I tell Lewis I need a minute to make a discreet phone call. So I slip out into the street with my cell. But I don’t call right away.
I wait for the cars I know are going to show up. The dark blue, unmarked Chryslers with the no-nonsense guys inside. They get out of the cars with their hands firmly inside of their coats, where they’re wearing shoulder holsters and federal badges.
I dial my kid’s number out in Los Angeles.
She’s on the line right when Lewis is bum-rushed out of the Palomino Club.
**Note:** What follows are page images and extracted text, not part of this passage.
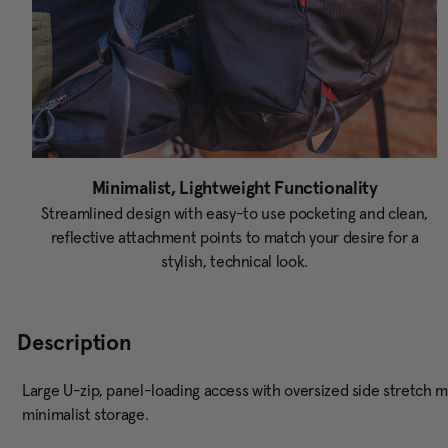
Minimalist, Lightweight Functionality
Streamlined design with easy-to use pocketing and clean,
reflective attachment points to match your desire for a
stylish, technical look.
Description
Large U-zip, panel-loading access with oversized side stretch m
minimalist storage.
“You should come home, kiddo.”
“We’ve been all over that—”
“Your big client, Blake Lewis, he’s been arrested.”
“Where are they taking him?”
“Search me. Maybe Guantánamo.”
I walk back to my building on the Concourse and I slip into bed and sleep like a dead person.
About the contributors
Thomas Adcock, an Edgar Award — winning novelist, was born in Detroit, raised in the Inwood section of upper Manhattan, and schooled just across the Harlem River in Fordham, the Bronx. A staff writer for the New York Law Journal, he has also worked on television drama projects in Los Angeles for Aaron Spelling Productions and NBC. He is coeditor with Tim McLoughlin of Brooklyn Noir 3 (forthcoming).
Kevin Baker is a novelist and historian. His latest book, Strivers Row, is set in Harlem in 1943. His father was born on Fordham Road, and many of his father’s people lived (and died) in the Bronx.
Thomas Bentil works as a case manager on Rikers Island for Fresh Start, a vocational training and re-entry program. He was first bitten by the writing bug while “doin’ time” in that very place and as a participant in that very program. While incarcerated, he wrote and was the managing editor for a jail-based literary magazine known as the Rikers Review. In a previous life, Thomas was a mildly successful scam artist as well as a full-time methamphetamine addict.
Lawrence Block is an MWA Grand Master and a recipient of the Diamond Dagger life achievement award of the UK Crime Writers Association. He lives and writes in Manhattan.
Jerome Charyn’s most recent novel, The Green Lantern, was a finalist for the PEN/Faulkner Award for Fiction. A former Guggenheim Fellow, he lives in New York and Paris, where he is Distinguished Professor of Film Studies at the American University of Paris. He was born and raised in the Bronx.
Suzanne Chazin is the author of the Georgia Skeehan mystery series, including the novels The Fourth Angel, Flashover, and Fireplay. In 2003, she received the Washington Irving Book Award for both The Fourth Angel and Flashover. A New York native, Ms. Chazin has taught fiction writing at New York University and Sarah Lawrence College. She is married to Thomas Dunne, a senior chief in the FDNY who oversees fires in the Bronx.
Terrence Cheng is the author of two novels, Sons of Heaven and Deep in the Mountains. He earned his MFA at the University of Miami, where he was a James Michener Fellow, and in 2005 he received a literature fellowship from the National Endowment for the Arts. He teaches creative writing at Lehman College, part of the City University of New York. For more information, visit www.tcheng.net.
Ed Dee was born and raised in Yonkers on the northern border of the Bronx. He spent ten years of his NYPD career as a street cop in the South Bronx. Today these same streets can make him laugh and cry, but mostly wish he could do it all again. He loved this opportunity to write about the old neighborhood, the old songs, the gang, the redhead… da Bronx. Ed’s latest novel is The Con Man’s Daughter.
Joanne Dobson, author of the Professor Karen Pelletier mysteries, spent her formative years on Sedgwick Avenue in the Bronx — as far away culturally as one could possibly get from New England’s elite Enfield College where Pelletier solves crimes — and occasionally teaches a class. She has spent the large part of her teaching career as an English professor at the Bronx’s Fordham University.